Stuck between sanctions and frozen seas, Russian icebreakers target China
FSUE Rosmorport, a Russian state-owned company overseeing the country’s seaports, announced on July 7 that its four icebreakers had successfully completed their work on the Northern Sea Route. Ten days earlier, the period of icebreaking assistance for vessels concluded, and restrictions on ice navigation were lifted in Port Elga and its approaches, where three Rosmorport icebreakers also operated.
The first bulk carrier with coal bound for China left Elga in late November 2024. Just three weeks later, its approaches were almost completely blocked by solid ice. Monitoring data indicates that the worsening ice conditions caught the port owners off guard.
Despite the declared period of icebreaker assistance starting on Dec. 10, there was still not a single icebreaker in the port, and four bulk carriers remained in the harbor and at anchor – only one of which had ice reinforcement. Two vessels managed to reach clear water independently. The remaining ones did so only with the help of the icebreakers “Kapitan Dranitsyn” and “St. Petersburg,” which arrived in Elga on Jan. 4 and Jan. 6 rspectively.
From January, the port was open only to vessels with ice reinforcement. Mooring operations were handled by ice-class tugs, which had to work through a continuous thick layer of broken and crushed ice, reaching 1.5 meters thick in the harbor. On March 10, the Arctic ice-class tug “Titan,” which had worked on the Northern Sea Route in the previous season, came to Elga’s aid, followed by the icebreaker “Kapitan Khlebnikov” on April 11.

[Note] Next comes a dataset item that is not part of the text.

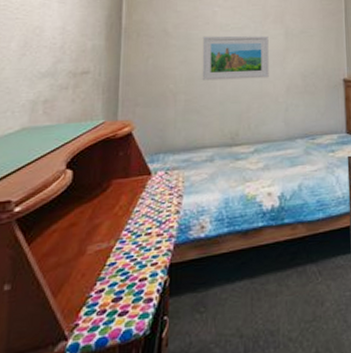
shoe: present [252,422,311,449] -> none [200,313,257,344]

According to monitoring data, coal shipments from Elga were suspended for over two months starting in early April. Alongside the three icebreakers, seven bulk carriers with a total deadweight of almost half a million tons remained on standby: four were in port and at anchorage, and three more were cruising in the Sea of Okhotsk. Shipments only resumed on June 10, shortly before the end of the period of icebreaker assistance.

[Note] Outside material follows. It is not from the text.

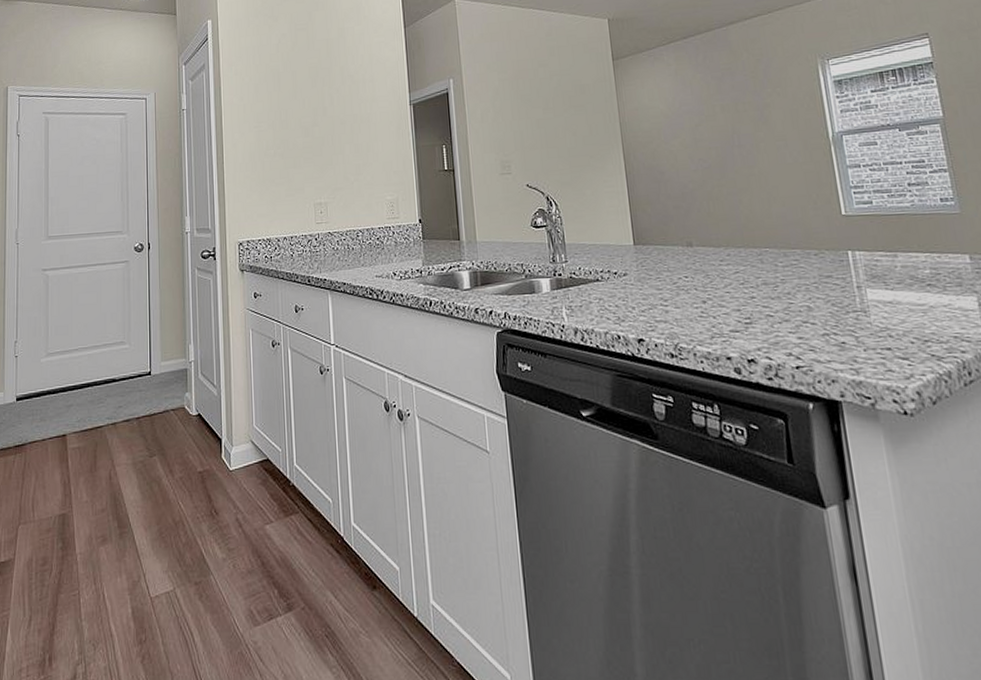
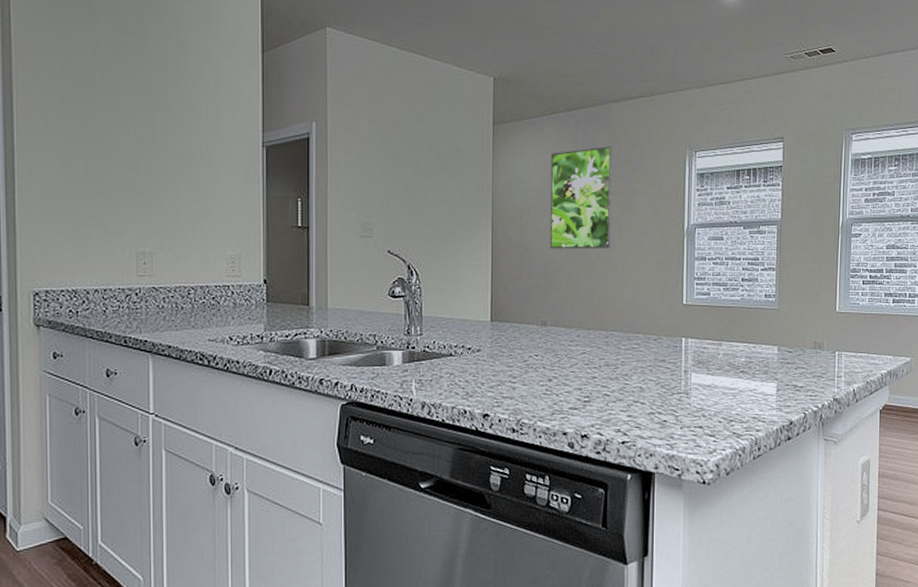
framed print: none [673,66,749,170] -> present [549,146,612,250]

In total, three Rosmorport icebreakers worked 404 days in Elga. During this time, only about 30 vessels, with a total deadweight of approximately 1.7 million tons, entered and exited the port. The length of icebreaking escorts ranged from 400 to 600 kilometers.
Thus, the first period of icebreaker assistance in Port Elga showed that its operation requires significantly more icebreaker involvement than exports through ports in the southern part of the Far East. Furthermore, to achieve the planned export volumes of tens of millions of tons, Elgaugol will need to find dozens of bulk carriers with at least a minimal ice class in the coming years.
That is a challenging task in the current political situation because companies of the Elga group are included in the U.S. Department of the Treasury’s sanctions list, creating a risk of secondary sanctions for business partners.